Molecular analysis has been used in other diseases and conditions – for example, it’s how we track different variants of COVID-19. However, we have only recently started using molecular analysis in HIV. People have raised concerns about the use of molecular analysis for HIV, particularly regarding privacy and confidentiality. Here in Washington, we’ve started to engage community members on this topic to share information, learn about their concerns, and see what we can do to respond. Read more about our community engagement process below.

How do we respond to clusters and outbreaks of HIV? 

Our Usual Process

When a person is newly diagnosed with HIV in Washington state, we contact that person individually to help link them to services they need, like medical care or housing. We also make sure any of their recent partners, including sex and needle sharing partners, get tested for HIV.

Most of the people living with HIV in Washington have access to antiretroviral medications, so they are undetectable and are not transmitting HIV to sex or needle sharing partners.

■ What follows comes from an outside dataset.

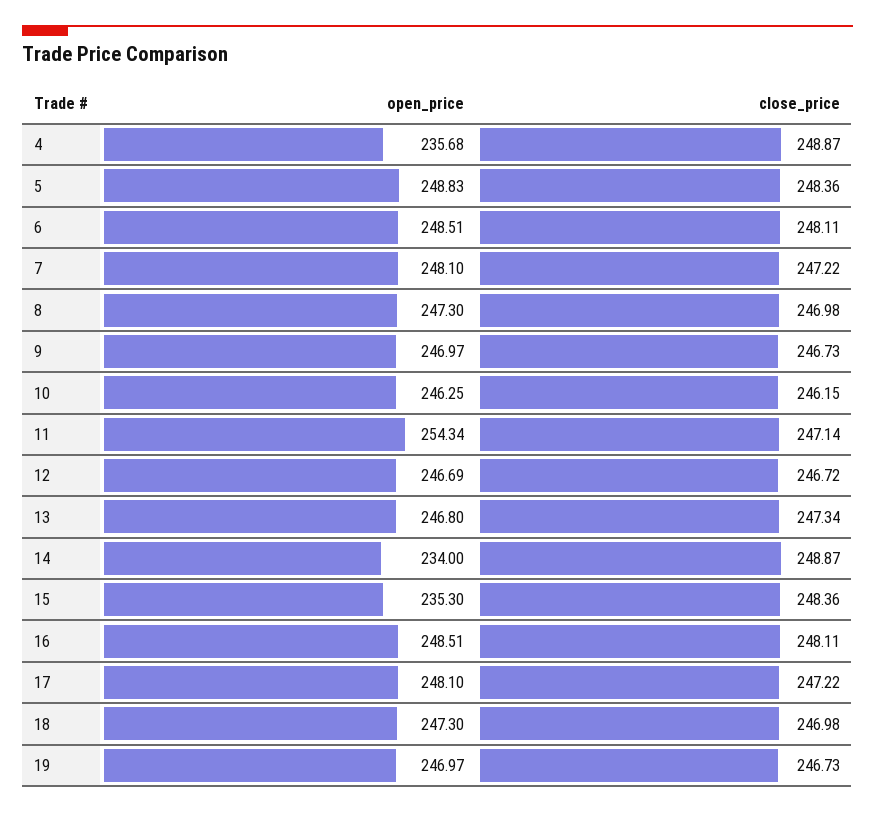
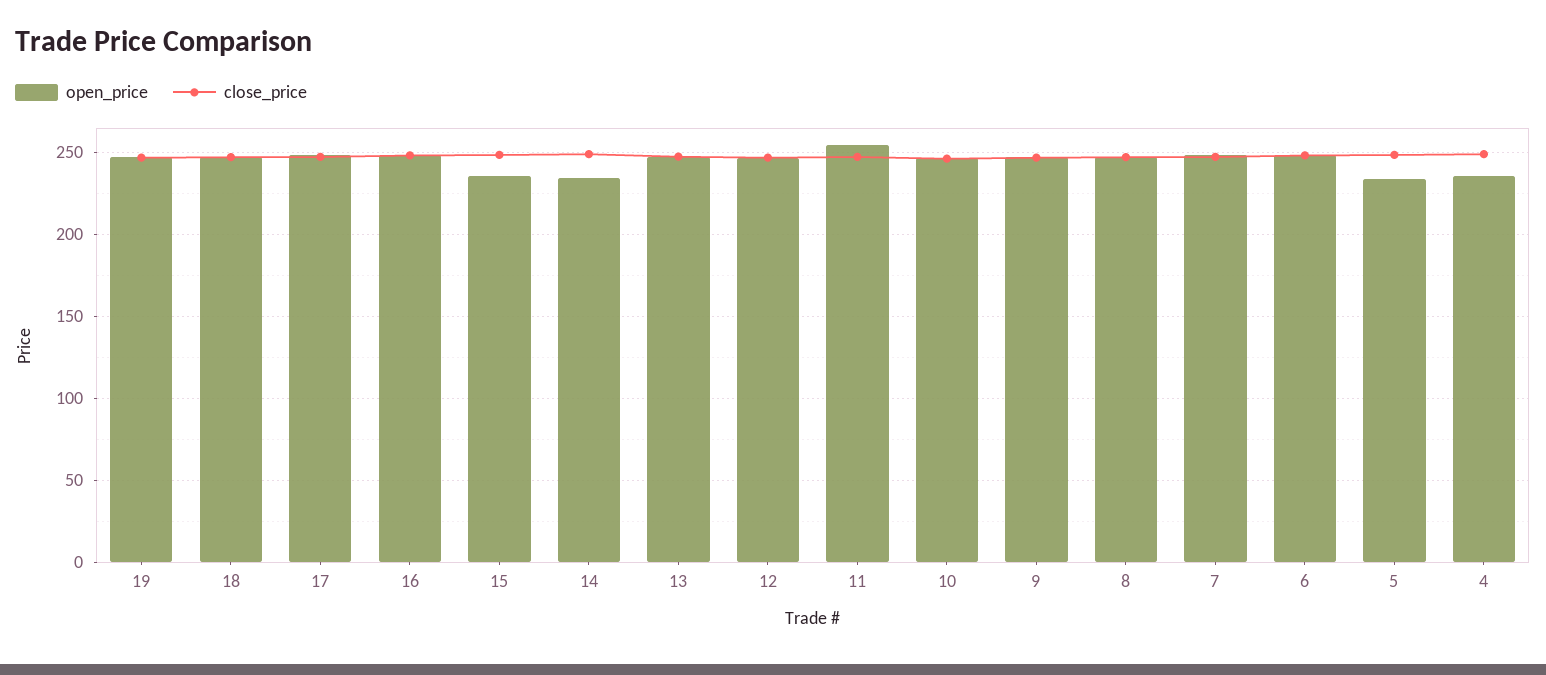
open_price, 5: 248.83 -> 235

And many people living without HIV in Washington, who may become exposed to it, have access to other prevention methods they need, like condoms and PrEP. So, usually, HIV spreads pretty slowly in Washington state.

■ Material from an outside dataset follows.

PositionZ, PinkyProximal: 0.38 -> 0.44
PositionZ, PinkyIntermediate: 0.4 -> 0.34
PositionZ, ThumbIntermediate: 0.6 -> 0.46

Responding to Clusters of HIV

When rapid transmission of HIV is happening, it’s a sign to us that our usual system is not meeting the needs of the people involved. In these cases, we might decide a special response is needed. If so, public health field staff work together with community-based organizations, healthcare providers, and other partners to implement the response. This could include doing field outreach to do testing and education; making clinical services such as HIV treatment and PrEP more accessible; offering free and accessible prevention services such as condoms, PrEP, and safer injection supplies; and more, depending on what people linked to the cluster need most.

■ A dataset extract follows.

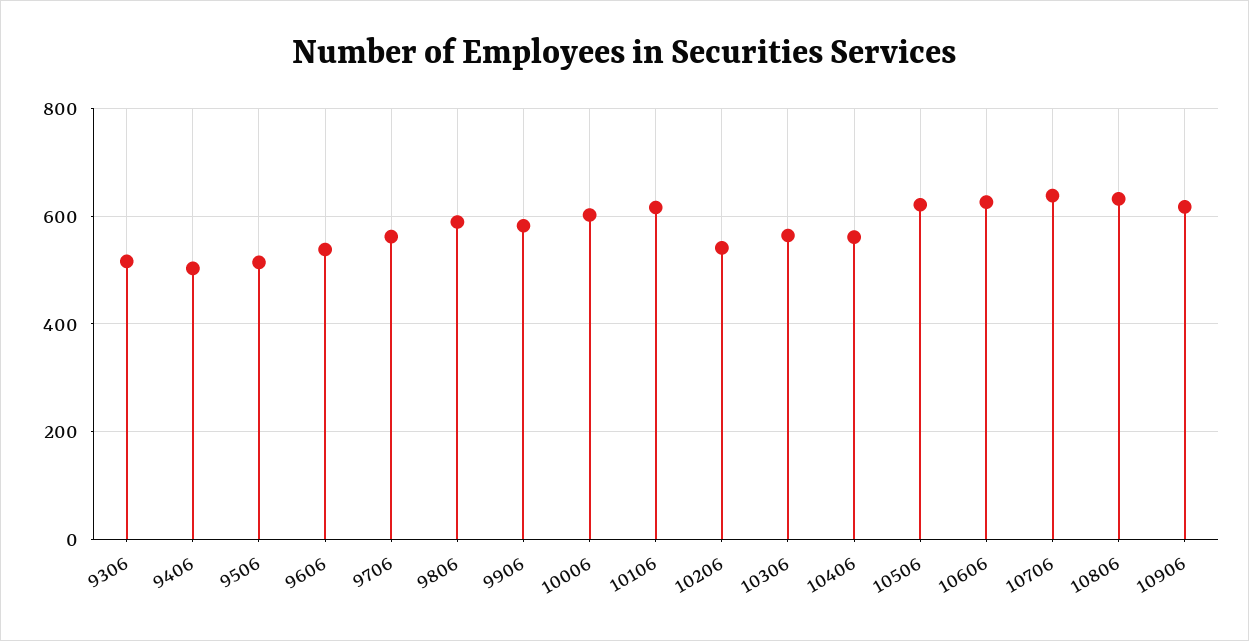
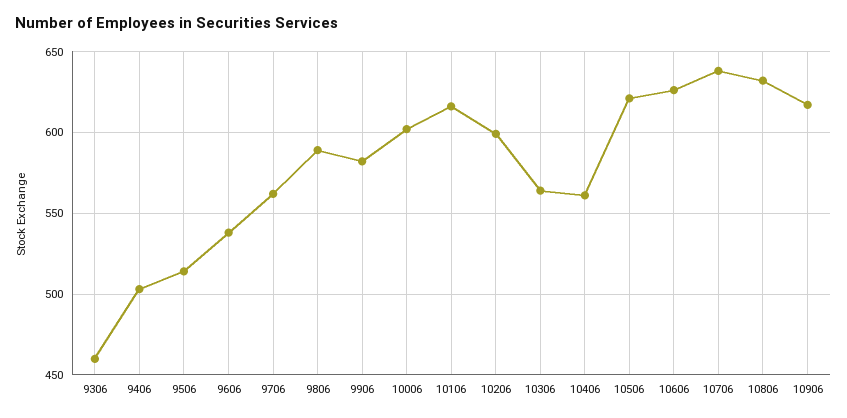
9306: 520 -> 460
10206: 540 -> 600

That’s why clusters are so important. If we notice the cluster and find the people involved quickly enough, we can provide services, interrupt transmission, and prevent new cases of HIV. ​

The response ends when all the people linked to the cluster have accessed HIV care and other services they need. Afterwards, we debrief to talk about how it went and what we can do better next time. ​

What’s happening in Washington?

Outbreak Response Plan

Response plans are an important way to make sure that if an outbreak occurs, we know what to do and who to contact. Of course, response activities will depend on who is part of the cluster and what they need; where the cluster is taking place and what resources are available; and what partners are in the area and need to be involved. A single response plan for the entire state can’t take into account all of those different factors. Our office has developed a statewide HIV Cluster and Outbreak Response Plan that outlines who in our office is involved in finding and monitoring clusters, and how we would plan a response. It is updated regularly, and we’re working with partners in local health jurisdictions and community-based contracted partners to help them develop the portion of the response plan that outlines specific community needs, resources, and partners.

Community Engagement

In 2022, we initiated a community engagement process to conduct outreach to and engagement of communities disproportionately impacted by HIV for the purpose of delivering information on HIV surveillance activities, gathering input and feedback on the state’s HIV outbreak response plan, responding to questions and concerns, and developing recommendations for future engagement of these communities. We worked with an external contractor, Brian Minalga, who facilitated eight virtual discussions with participants from across the state. The findings and recommendations from these sessions are shared in Brian’s final report (Washington State HIV Response Plan: 2022 Community Engagement Report (PDF)).

These sessions were just a first step in what we know will be an ongoing process of community engagement around these topics. Participants offered valuable feedback and suggestions on how to continue to engage community members and reach those most impacted by HIV in Washington state. We will draw on these recommendations as we continue to partner with community towards our goal to end the epidemic of HIV in Washington.